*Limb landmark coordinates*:
Content starts

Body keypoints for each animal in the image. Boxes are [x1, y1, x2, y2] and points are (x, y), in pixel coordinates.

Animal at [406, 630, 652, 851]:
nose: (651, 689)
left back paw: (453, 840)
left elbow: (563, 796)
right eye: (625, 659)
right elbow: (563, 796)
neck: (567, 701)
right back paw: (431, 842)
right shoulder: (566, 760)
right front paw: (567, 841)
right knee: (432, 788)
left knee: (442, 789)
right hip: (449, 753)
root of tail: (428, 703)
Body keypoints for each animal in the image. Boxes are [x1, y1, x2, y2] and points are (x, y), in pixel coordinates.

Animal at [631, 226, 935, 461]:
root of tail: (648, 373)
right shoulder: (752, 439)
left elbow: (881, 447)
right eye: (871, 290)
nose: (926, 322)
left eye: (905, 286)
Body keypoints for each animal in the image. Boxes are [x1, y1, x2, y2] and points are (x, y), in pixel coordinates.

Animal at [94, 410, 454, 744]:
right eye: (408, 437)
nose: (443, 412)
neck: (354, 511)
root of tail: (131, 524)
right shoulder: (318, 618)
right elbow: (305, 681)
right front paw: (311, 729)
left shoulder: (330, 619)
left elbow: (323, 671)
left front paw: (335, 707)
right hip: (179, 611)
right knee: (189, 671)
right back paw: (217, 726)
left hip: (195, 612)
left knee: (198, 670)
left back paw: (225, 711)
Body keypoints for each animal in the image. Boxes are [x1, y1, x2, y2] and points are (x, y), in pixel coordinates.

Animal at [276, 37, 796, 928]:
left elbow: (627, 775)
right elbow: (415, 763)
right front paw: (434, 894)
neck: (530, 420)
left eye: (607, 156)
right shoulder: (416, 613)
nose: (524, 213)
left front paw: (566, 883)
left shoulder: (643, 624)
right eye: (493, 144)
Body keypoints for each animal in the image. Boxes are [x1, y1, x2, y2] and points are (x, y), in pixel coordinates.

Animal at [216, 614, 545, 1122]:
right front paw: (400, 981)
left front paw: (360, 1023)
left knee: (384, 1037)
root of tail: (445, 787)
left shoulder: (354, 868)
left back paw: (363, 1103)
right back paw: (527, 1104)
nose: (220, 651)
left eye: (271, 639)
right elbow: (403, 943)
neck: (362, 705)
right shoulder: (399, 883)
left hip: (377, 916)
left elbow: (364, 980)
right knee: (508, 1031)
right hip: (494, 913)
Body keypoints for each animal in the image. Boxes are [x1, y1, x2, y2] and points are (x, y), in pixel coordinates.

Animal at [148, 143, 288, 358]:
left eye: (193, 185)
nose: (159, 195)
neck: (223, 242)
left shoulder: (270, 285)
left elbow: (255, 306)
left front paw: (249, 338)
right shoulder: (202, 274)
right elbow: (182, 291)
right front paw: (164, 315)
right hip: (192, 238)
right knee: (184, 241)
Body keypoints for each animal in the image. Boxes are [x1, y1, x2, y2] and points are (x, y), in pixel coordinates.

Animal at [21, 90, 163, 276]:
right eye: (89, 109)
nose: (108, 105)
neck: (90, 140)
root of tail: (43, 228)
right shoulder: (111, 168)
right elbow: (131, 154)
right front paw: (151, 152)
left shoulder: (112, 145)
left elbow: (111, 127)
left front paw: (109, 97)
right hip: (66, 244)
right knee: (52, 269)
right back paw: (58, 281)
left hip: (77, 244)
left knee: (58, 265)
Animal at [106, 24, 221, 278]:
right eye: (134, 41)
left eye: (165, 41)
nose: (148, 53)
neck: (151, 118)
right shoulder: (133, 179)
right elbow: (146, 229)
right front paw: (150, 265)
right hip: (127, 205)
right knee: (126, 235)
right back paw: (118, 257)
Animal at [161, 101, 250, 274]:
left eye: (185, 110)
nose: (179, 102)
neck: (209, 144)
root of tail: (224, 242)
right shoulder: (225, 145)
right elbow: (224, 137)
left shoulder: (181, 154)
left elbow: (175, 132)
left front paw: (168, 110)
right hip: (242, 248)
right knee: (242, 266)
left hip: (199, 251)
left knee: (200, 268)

Content ends

*WORK TO COMPLETE*:
Pull out every line of the records above that contains the word "nose".

*COMPLETED TASK*:
nose: (651, 689)
nose: (926, 322)
nose: (443, 412)
nose: (524, 213)
nose: (220, 651)
nose: (159, 195)
nose: (108, 105)
nose: (148, 53)
nose: (179, 102)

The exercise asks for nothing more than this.